__What is needed__: Copy all the data exactly, except the pictures.

__Available data__:
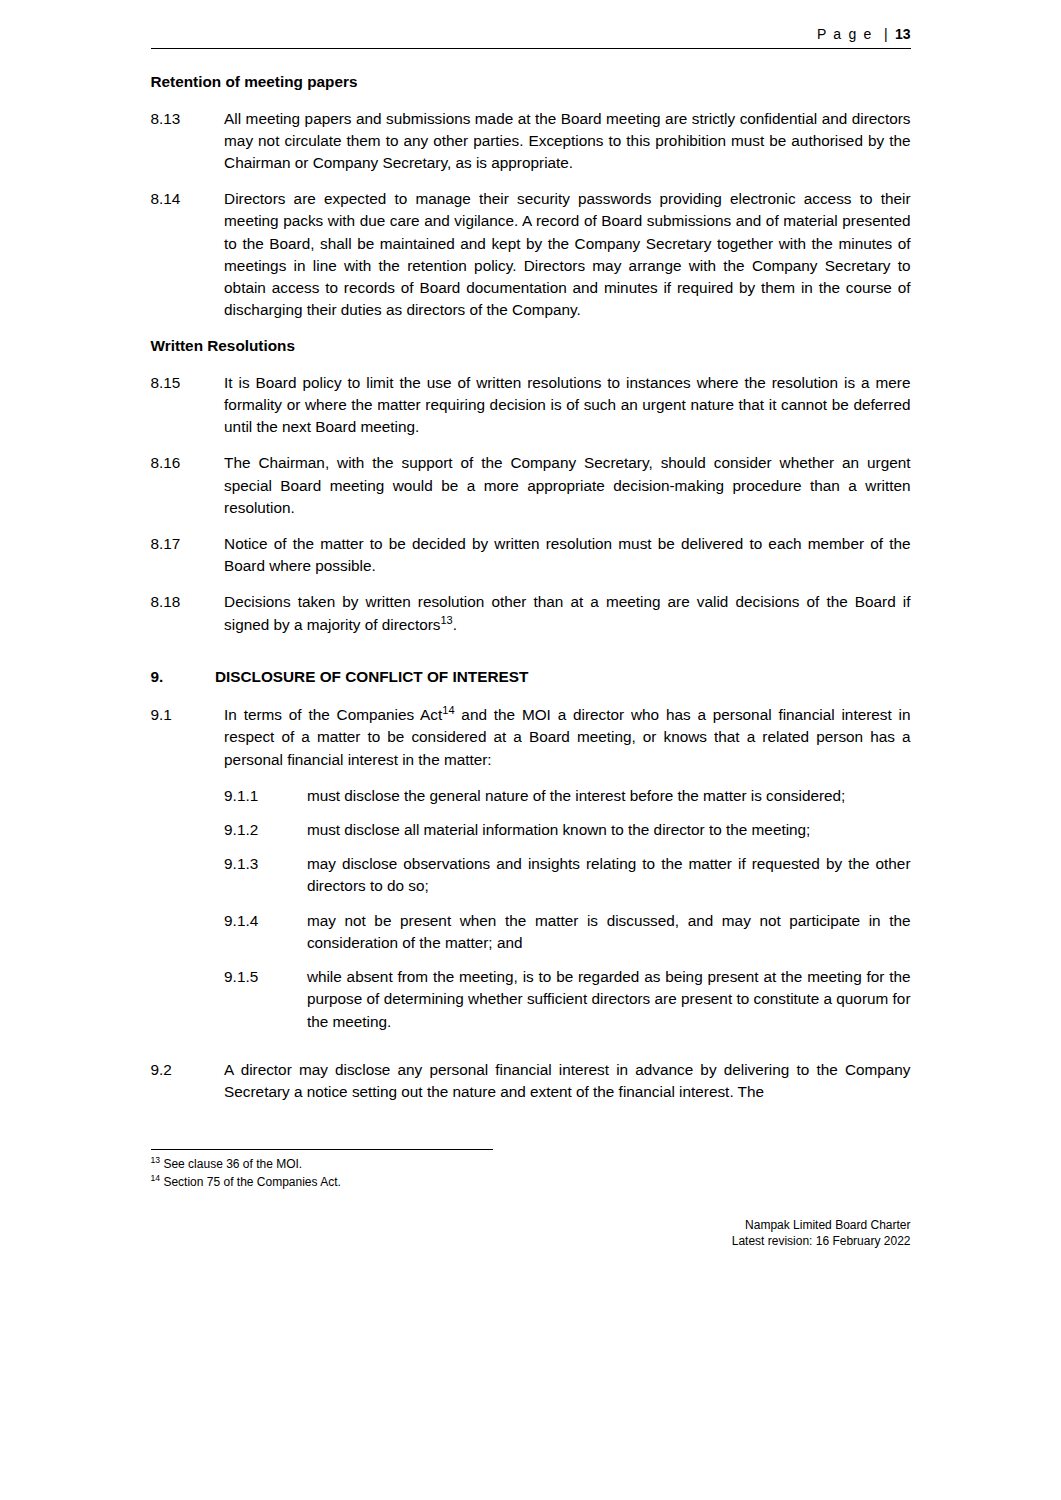P a g e | 13
Retention of meeting papers
8.13
All meeting papers and submissions made at the Board meeting are strictly confidential and directors may not circulate them to any other parties. Exceptions to this prohibition must be authorised by the Chairman or Company Secretary, as is appropriate.
8.14
Directors are expected to manage their security passwords providing electronic access to their meeting packs with due care and vigilance. A record of Board submissions and of material presented to the Board, shall be maintained and kept by the Company Secretary together with the minutes of meetings in line with the retention policy. Directors may arrange with the Company Secretary to obtain access to records of Board documentation and minutes if required by them in the course of discharging their duties as directors of the Company.
Written Resolutions
8.15
It is Board policy to limit the use of written resolutions to instances where the resolution is a mere formality or where the matter requiring decision is of such an urgent nature that it cannot be deferred until the next Board meeting.
8.16
The Chairman, with the support of the Company Secretary, should consider whether an urgent special Board meeting would be a more appropriate decision-making procedure than a written resolution.
8.17
Notice of the matter to be decided by written resolution must be delivered to each member of the Board where possible.
8.18
Decisions taken by written resolution other than at a meeting are valid decisions of the Board if signed by a majority of directors13.
9. DISCLOSURE OF CONFLICT OF INTEREST
9.1
In terms of the Companies Act14 and the MOI a director who has a personal financial interest in respect of a matter to be considered at a Board meeting, or knows that a related person has a personal financial interest in the matter:
9.1.1
must disclose the general nature of the interest before the matter is considered;
9.1.2
must disclose all material information known to the director to the meeting;
9.1.3
may disclose observations and insights relating to the matter if requested by the other directors to do so;
9.1.4
may not be present when the matter is discussed, and may not participate in the consideration of the matter; and
9.1.5
while absent from the meeting, is to be regarded as being present at the meeting for the purpose of determining whether sufficient directors are present to constitute a quorum for the meeting.
9.2
A director may disclose any personal financial interest in advance by delivering to the Company Secretary a notice setting out the nature and extent of the financial interest. The
13 See clause 36 of the MOI.
14 Section 75 of the Companies Act.
Nampak Limited Board Charter
Latest revision: 16 February 2022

__The answer__:
P a g e | 13
Retention of meeting papers
8.13
All meeting papers and submissions made at the Board meeting are strictly confidential and directors may not circulate them to any other parties. Exceptions to this prohibition must be authorised by the Chairman or Company Secretary, as is appropriate.
8.14
Directors are expected to manage their security passwords providing electronic access to their meeting packs with due care and vigilance. A record of Board submissions and of material presented to the Board, shall be maintained and kept by the Company Secretary together with the minutes of meetings in line with the retention policy. Directors may arrange with the Company Secretary to obtain access to records of Board documentation and minutes if required by them in the course of discharging their duties as directors of the Company.
Written Resolutions
8.15
It is Board policy to limit the use of written resolutions to instances where the resolution is a mere formality or where the matter requiring decision is of such an urgent nature that it cannot be deferred until the next Board meeting.
8.16
The Chairman, with the support of the Company Secretary, should consider whether an urgent special Board meeting would be a more appropriate decision-making procedure than a written resolution.
8.17
Notice of the matter to be decided by written resolution must be delivered to each member of the Board where possible.
8.18
Decisions taken by written resolution other than at a meeting are valid decisions of the Board if signed by a majority of directors13.
9. DISCLOSURE OF CONFLICT OF INTEREST
9.1
In terms of the Companies Act14 and the MOI a director who has a personal financial interest in respect of a matter to be considered at a Board meeting, or knows that a related person has a personal financial interest in the matter:
9.1.1
must disclose the general nature of the interest before the matter is considered;
9.1.2
must disclose all material information known to the director to the meeting;
9.1.3
may disclose observations and insights relating to the matter if requested by the other directors to do so;
9.1.4
may not be present when the matter is discussed, and may not participate in the consideration of the matter; and
9.1.5
while absent from the meeting, is to be regarded as being present at the meeting for the purpose of determining whether sufficient directors are present to constitute a quorum for the meeting.
9.2
A director may disclose any personal financial interest in advance by delivering to the Company Secretary a notice setting out the nature and extent of the financial interest. The
13 See clause 36 of the MOI.
14 Section 75 of the Companies Act.
Nampak Limited Board Charter
Latest revision: 16 February 2022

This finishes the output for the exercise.